If liquidators leave their firms to start a new venture and take none of their appointments does that indicate that a parting was less than amicable?

Not necessarily is the only appropriate reply to such rhetorical gambits but the thought occurred to iNO – as such malignancies tend to – whilst reading a judgment of a superior state court, in this case the Supreme Court of Victoria.

Victorian liquidator Dave Mutton as many will know recently struck out on his own, resigning from the RSM Australia Partnership after 10 years and registering DM Advisory & Co in August.

One would have thought he’d want to take at least some of his files with him but according to Associate Justice Simon Gardiner in Re A.C.N. 167 984 045 Pty Ltd (in liq) [2021] VSC 652 all 63 of Mutton’s appointments have passed to RSM partner Jonathon Colbran, who told iNO this morning he’ll be relocating to Melbourne from Canberra immediately and that there was no tension attending to Mutton’s departure.

“We had a farewell for Dave and the parting was more than amicable,” Colbran confirmed.
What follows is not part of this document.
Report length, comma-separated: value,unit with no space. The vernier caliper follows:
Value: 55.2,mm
While iNO was unable to contact Mutton prior to publication to get his side of the story it seem he intends to continue to take formal insolvency appointments. The judgment also reveals that RSM is picking up the cost of the application.
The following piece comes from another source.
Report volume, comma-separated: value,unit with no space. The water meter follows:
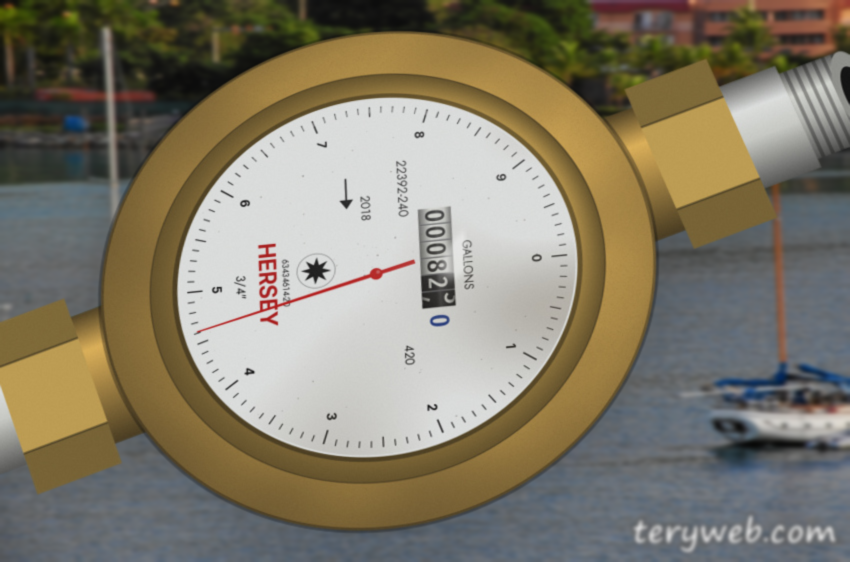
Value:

Mutton would appear therefore to be starting from scratch but that apparently causes him no concerns.

So is the artificially suppressed insolvency market somehow emboldening ambitious practitioners to take the gamble and have a crack outside of the security of large practices like RSM, which has 32 offices and 1300 staff around Australia?
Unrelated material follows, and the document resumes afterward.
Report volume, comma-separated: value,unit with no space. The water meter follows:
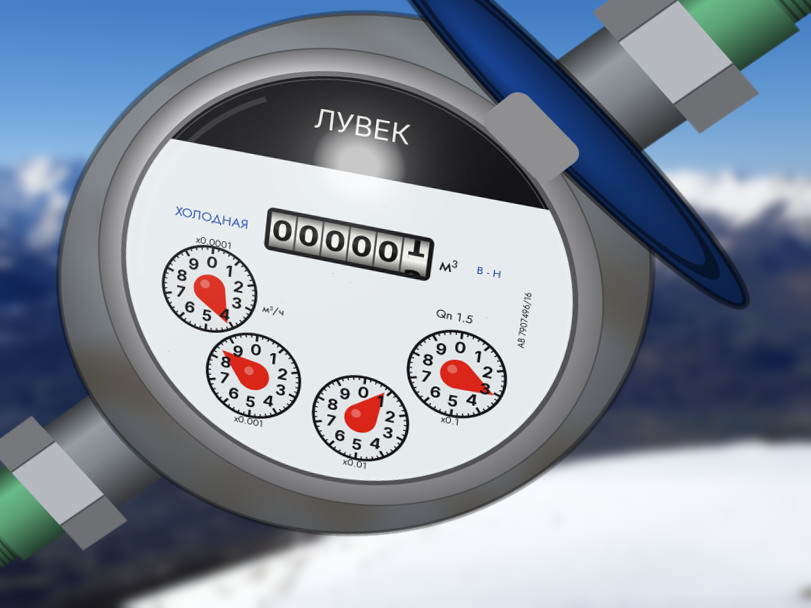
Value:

Given the widely held belief that insolvency activity will resume at pace after the federal election, we like to think so.

Remember that Worrells lost rainmaker Simon Cathro at the start of the financial year when he founded Cathro & Partners, Vincents lost its ACT mainstay Tony Lane who founded Beacon Advisory and just this week ex-Cor Cordis partner Alan Walker and ex-KPMG partner Glenn Livingstone unveiled their new firm, WLP Restructuring.

It was also little more than 12 months ago and in the midst of lockdown that Worrells lost prominent work winner Nick Cooper, who along with Yulia Petrenko and Dominic Cantone established Oracle Insolvency Services over in South Australia.

Then there was Sydney liquidator Adam Preiner, who in launching Integra Restructuring & Insolvency (INTRI) in April 2020 is another who’s decided that there’s never a better time to go it alone than when the economy’s in an induced coma thanks to the measures necessary to prevent health systems collapsing.

The question therefore becomes, are these agile and aspiring operators smelling the roses? Or the carrion?